::: Records supplied :::

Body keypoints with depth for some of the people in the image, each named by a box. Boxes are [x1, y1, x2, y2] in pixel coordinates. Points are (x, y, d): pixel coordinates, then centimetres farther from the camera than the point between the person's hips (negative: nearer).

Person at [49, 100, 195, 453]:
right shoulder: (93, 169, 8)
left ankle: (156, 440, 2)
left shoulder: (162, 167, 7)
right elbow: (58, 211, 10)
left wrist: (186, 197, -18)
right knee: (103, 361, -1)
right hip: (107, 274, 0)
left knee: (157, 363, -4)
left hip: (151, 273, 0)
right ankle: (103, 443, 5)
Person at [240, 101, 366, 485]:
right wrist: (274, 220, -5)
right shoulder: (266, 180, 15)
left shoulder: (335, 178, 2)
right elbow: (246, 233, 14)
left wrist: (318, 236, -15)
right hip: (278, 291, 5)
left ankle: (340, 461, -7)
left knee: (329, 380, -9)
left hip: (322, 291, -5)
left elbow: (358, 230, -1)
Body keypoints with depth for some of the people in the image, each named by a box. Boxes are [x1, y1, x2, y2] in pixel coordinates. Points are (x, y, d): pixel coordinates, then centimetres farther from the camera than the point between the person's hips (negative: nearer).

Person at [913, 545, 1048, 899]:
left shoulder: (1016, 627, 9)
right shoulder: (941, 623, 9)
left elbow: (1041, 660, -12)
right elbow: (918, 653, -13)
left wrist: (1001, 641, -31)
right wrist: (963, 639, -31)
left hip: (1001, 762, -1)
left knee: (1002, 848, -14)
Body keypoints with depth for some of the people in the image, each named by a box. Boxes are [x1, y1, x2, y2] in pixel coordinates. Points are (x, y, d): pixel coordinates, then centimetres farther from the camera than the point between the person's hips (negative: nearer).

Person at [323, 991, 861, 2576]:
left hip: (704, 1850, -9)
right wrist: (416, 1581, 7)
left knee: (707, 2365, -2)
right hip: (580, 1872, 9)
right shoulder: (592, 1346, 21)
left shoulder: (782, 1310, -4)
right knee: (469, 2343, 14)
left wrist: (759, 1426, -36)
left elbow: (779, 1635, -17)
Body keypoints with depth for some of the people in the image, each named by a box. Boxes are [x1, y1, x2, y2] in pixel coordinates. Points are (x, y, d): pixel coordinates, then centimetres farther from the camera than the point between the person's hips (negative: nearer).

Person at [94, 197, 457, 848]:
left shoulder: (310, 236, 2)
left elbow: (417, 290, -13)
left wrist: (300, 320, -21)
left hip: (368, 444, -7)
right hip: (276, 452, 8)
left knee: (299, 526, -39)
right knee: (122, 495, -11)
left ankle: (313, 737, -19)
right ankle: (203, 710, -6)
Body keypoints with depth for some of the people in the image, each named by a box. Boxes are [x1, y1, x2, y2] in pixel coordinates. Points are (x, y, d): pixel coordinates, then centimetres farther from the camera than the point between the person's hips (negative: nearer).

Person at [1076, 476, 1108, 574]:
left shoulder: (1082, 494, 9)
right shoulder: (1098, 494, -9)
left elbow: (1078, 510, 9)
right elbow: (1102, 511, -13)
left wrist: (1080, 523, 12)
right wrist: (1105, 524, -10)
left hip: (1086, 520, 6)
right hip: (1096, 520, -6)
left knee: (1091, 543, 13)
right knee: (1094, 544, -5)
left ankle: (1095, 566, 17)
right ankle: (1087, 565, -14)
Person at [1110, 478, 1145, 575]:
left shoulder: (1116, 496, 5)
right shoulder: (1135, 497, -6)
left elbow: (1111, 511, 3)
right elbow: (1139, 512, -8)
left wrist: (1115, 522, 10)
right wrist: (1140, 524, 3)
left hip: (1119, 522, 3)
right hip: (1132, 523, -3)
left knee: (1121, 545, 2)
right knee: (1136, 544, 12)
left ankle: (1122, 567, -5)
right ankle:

:::

• [What you have to do]:
Reproduce word for word the lines in the entries above, from the line containing "right hip: (1096, 520, -6)" through the line containing "left elbow: (1111, 511, 3)", with both of those lines included.

• [Task answer]:
right hip: (1096, 520, -6)
left knee: (1091, 543, 13)
right knee: (1094, 544, -5)
left ankle: (1095, 566, 17)
right ankle: (1087, 565, -14)
Person at [1110, 478, 1145, 575]:
left shoulder: (1116, 496, 5)
right shoulder: (1135, 497, -6)
left elbow: (1111, 511, 3)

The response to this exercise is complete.